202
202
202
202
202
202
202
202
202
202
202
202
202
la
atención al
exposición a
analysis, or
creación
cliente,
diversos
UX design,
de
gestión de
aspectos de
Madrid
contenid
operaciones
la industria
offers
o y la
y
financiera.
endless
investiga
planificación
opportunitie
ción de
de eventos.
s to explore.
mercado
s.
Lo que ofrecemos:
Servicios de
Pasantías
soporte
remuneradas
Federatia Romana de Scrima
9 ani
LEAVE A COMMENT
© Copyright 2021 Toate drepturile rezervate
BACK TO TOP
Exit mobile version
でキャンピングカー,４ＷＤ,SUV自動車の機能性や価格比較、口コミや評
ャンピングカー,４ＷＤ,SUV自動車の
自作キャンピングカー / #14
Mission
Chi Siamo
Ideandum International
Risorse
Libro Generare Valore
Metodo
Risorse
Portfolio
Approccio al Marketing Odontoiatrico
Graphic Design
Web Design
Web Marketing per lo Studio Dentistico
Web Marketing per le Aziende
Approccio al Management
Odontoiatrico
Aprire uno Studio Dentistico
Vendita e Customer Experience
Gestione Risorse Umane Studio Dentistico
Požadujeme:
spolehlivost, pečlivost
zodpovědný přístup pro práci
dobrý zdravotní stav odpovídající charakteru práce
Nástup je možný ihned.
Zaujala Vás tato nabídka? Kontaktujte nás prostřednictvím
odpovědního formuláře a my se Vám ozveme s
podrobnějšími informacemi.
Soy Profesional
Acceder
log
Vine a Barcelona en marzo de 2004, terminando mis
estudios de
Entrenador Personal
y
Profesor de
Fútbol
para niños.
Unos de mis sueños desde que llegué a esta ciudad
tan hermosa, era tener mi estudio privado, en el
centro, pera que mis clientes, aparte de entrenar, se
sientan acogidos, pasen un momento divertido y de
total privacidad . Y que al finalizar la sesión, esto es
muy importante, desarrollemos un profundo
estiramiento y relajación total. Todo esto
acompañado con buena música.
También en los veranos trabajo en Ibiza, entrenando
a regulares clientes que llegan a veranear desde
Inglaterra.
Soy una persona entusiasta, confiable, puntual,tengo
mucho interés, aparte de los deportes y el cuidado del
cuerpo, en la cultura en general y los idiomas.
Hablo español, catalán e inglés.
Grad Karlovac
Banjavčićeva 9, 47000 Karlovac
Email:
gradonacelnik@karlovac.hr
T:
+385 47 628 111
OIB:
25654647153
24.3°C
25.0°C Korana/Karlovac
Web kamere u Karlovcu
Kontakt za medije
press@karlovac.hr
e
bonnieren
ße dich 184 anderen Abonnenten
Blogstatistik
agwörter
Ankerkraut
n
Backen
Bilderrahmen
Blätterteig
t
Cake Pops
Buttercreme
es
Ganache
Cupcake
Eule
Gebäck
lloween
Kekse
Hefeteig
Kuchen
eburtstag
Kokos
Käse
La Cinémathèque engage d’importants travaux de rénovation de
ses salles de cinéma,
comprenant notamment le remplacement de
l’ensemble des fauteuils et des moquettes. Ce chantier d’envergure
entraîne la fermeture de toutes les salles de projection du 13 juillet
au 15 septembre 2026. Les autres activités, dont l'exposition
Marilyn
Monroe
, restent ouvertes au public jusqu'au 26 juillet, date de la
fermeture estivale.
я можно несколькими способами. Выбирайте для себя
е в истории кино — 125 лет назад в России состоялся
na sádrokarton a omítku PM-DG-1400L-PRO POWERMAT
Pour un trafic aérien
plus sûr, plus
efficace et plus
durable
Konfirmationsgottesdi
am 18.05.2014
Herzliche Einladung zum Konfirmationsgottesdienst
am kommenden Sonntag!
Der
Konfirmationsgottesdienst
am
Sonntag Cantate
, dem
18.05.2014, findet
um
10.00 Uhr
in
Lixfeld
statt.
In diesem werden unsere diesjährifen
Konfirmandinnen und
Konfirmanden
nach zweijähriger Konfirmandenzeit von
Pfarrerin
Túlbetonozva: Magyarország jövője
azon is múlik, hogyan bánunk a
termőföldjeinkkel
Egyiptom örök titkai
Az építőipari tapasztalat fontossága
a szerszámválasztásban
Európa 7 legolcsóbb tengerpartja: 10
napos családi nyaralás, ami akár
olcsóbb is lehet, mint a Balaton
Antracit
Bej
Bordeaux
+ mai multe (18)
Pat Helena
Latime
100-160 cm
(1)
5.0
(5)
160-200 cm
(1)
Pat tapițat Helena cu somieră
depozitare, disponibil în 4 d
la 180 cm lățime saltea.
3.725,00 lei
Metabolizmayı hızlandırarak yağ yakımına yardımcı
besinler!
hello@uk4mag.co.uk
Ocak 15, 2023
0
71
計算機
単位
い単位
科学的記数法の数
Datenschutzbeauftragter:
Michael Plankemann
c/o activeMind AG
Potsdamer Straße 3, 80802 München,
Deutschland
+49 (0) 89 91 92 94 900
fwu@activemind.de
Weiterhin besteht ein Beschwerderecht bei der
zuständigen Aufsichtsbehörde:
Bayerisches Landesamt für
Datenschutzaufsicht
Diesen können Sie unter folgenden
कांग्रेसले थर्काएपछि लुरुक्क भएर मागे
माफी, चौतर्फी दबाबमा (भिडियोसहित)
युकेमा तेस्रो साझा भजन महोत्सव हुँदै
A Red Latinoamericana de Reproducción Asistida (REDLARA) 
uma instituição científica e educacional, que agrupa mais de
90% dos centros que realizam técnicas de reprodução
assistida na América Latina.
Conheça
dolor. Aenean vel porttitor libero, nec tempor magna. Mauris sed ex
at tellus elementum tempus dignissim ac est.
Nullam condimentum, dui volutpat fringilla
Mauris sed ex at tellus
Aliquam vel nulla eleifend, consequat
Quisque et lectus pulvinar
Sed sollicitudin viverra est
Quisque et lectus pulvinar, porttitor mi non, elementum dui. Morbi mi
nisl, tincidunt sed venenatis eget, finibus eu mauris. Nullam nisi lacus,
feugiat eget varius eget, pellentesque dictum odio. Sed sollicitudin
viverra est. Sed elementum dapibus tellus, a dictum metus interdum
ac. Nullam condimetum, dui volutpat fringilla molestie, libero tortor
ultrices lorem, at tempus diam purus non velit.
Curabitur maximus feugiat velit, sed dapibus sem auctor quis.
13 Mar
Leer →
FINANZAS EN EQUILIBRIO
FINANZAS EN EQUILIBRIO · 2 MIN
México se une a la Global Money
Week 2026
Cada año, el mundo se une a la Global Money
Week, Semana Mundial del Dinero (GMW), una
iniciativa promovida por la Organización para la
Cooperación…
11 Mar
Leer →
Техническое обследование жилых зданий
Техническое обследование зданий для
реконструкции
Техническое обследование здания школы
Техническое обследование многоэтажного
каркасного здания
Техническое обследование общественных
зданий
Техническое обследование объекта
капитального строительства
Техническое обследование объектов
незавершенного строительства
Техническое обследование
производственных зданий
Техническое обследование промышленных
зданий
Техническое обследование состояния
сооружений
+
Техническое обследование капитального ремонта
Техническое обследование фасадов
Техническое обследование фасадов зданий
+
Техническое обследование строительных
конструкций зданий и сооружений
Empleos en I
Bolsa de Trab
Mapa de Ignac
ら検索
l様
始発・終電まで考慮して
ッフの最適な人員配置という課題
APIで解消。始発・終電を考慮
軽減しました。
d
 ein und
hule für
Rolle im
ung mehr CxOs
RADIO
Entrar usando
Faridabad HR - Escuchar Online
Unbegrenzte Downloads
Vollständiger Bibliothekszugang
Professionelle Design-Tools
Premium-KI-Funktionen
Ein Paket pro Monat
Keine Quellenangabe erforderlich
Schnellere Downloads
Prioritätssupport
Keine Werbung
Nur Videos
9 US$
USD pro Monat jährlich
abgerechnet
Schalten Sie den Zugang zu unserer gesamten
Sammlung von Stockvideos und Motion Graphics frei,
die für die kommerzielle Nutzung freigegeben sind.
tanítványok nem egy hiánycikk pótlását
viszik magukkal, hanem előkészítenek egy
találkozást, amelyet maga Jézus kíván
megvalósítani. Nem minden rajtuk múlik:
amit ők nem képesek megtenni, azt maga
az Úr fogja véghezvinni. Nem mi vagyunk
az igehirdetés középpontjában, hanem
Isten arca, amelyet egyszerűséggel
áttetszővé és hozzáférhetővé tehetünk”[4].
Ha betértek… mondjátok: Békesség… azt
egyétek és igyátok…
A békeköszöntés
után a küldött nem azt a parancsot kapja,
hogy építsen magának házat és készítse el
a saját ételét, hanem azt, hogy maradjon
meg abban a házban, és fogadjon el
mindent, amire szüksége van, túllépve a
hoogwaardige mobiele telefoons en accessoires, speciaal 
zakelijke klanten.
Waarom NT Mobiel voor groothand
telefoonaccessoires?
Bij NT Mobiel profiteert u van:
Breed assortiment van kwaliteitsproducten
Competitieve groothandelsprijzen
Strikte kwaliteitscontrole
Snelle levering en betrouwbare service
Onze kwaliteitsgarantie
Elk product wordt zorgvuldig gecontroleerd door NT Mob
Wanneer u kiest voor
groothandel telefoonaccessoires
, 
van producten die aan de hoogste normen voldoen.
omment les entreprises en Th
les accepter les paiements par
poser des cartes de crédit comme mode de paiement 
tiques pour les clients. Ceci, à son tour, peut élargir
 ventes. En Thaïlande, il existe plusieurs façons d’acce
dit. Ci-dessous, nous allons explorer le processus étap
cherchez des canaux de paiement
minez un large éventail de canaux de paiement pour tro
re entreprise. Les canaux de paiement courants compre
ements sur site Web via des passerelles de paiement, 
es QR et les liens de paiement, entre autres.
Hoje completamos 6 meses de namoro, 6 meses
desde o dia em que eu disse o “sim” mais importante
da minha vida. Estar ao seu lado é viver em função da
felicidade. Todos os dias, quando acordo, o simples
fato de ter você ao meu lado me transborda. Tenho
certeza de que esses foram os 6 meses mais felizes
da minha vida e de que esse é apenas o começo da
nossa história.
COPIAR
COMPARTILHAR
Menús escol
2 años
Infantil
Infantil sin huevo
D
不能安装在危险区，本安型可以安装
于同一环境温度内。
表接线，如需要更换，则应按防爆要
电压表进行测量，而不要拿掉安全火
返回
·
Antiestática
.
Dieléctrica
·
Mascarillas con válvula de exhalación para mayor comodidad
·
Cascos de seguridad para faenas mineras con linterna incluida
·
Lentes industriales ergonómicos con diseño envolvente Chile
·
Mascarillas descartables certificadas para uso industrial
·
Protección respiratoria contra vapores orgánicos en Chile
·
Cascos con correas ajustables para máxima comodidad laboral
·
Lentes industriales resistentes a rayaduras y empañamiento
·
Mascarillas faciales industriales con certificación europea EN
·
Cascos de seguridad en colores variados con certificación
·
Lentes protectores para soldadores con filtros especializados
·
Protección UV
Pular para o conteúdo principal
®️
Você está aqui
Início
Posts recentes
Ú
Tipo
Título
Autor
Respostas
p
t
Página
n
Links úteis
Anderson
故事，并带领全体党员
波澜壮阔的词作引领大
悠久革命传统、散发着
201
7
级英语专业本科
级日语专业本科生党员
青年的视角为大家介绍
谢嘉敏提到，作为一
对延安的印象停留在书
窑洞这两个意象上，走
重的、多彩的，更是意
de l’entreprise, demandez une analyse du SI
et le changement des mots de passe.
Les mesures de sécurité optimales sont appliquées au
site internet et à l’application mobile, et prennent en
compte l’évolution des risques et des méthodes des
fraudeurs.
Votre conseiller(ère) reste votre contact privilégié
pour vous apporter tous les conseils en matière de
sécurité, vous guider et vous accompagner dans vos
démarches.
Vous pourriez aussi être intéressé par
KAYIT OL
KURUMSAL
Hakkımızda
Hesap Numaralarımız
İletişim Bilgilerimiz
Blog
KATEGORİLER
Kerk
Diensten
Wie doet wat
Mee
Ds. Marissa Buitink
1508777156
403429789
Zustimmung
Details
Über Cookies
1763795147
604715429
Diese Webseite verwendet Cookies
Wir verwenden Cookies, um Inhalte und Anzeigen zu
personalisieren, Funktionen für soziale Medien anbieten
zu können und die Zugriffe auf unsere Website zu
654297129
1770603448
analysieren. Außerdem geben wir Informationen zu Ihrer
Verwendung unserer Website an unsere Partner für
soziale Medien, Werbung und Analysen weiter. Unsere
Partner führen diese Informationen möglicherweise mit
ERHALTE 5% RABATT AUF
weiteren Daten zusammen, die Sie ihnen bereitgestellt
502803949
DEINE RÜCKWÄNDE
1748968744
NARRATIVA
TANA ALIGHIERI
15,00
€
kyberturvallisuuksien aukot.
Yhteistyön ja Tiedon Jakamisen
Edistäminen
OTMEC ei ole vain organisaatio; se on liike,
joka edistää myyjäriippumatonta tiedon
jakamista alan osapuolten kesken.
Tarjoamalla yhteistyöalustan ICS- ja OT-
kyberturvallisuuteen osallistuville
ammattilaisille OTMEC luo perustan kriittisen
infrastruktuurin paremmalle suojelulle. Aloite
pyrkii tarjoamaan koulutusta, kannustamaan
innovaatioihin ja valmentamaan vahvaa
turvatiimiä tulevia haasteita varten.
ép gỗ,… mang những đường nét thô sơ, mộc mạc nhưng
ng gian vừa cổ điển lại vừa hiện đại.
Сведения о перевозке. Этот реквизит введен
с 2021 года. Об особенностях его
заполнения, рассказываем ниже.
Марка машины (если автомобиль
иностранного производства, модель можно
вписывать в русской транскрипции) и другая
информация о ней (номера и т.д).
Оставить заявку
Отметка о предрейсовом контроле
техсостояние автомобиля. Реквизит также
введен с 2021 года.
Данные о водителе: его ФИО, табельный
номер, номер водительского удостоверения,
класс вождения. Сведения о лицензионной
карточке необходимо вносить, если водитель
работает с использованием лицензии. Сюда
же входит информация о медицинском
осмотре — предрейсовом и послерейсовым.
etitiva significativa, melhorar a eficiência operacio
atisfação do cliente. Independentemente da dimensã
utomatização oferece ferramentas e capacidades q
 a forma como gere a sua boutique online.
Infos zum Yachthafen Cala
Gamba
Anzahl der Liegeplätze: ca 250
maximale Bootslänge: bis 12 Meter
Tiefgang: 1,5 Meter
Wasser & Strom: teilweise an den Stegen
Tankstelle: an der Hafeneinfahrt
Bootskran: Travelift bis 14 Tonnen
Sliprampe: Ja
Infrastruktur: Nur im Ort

━━━━━━━━━━━━━━━━━━━━━━━━━━━━━━

# Directions:
Put each line of the data, from the very first line down through the line containing "acompañado con buena música.", into a JSON array of strings with one string per line, omitting blank lines.

# Response for this exercise:
[
  "202",
  "202",
  "202",
  "202",
  "202",
  "202",
  "202",
  "202",
  "202",
  "202",
  "202",
  "202",
  "202",
  "la",
  "atención al",
  "exposición a",
  "analysis, or",
  "creación",
  "cliente,",
  "diversos",
  "UX design,",
  "de",
  "gestión de",
  "aspectos de",
  "Madrid",
  "contenid",
  "operaciones",
  "la industria",
  "offers",
  "o y la",
  "y",
  "financiera.",
  "endless",
  "investiga",
  "planificación",
  "opportunitie",
  "ción de",
  "de eventos.",
  "s to explore.",
  "mercado",
  "s.",
  "Lo que ofrecemos:",
  "Servicios de",
  "Pasantías",
  "soporte",
  "remuneradas",
  "Federatia Romana de Scrima",
  "9 ani",
  "LEAVE A COMMENT",
  "© Copyright 2021 Toate drepturile rezervate",
  "BACK TO TOP",
  "Exit mobile version",
  "でキャンピングカー,４ＷＤ,SUV自動車の機能性や価格比較、口コミや評",
  "ャンピングカー,４ＷＤ,SUV自動車の",
  "自作キャンピングカー / #14",
  "Mission",
  "Chi Siamo",
  "Ideandum International",
  "Risorse",
  "Libro Generare Valore",
  "Metodo",
  "Risorse",
  "Portfolio",
  "Approccio al Marketing Odontoiatrico",
  "Graphic Design",
  "Web Design",
  "Web Marketing per lo Studio Dentistico",
  "Web Marketing per le Aziende",
  "Approccio al Management",
  "Odontoiatrico",
  "Aprire uno Studio Dentistico",
  "Vendita e Customer Experience",
  "Gestione Risorse Umane Studio Dentistico",
  "Požadujeme:",
  "spolehlivost, pečlivost",
  "zodpovědný přístup pro práci",
  "dobrý zdravotní stav odpovídající charakteru práce",
  "Nástup je možný ihned.",
  "Zaujala Vás tato nabídka? Kontaktujte nás prostřednictvím",
  "odpovědního formuláře a my se Vám ozveme s",
  "podrobnějšími informacemi.",
  "Soy Profesional",
  "Acceder",
  "log",
  "Vine a Barcelona en marzo de 2004, terminando mis",
  "estudios de",
  "Entrenador Personal",
  "y",
  "Profesor de",
  "Fútbol",
  "para niños.",
  "Unos de mis sueños desde que llegué a esta ciudad",
  "tan hermosa, era tener mi estudio privado, en el",
  "centro, pera que mis clientes, aparte de entrenar, se",
  "sientan acogidos, pasen un momento divertido y de",
  "total privacidad . Y que al finalizar la sesión, esto es",
  "muy importante, desarrollemos un profundo",
  "estiramiento y relajación total. Todo esto",
  "acompañado con buena música."
]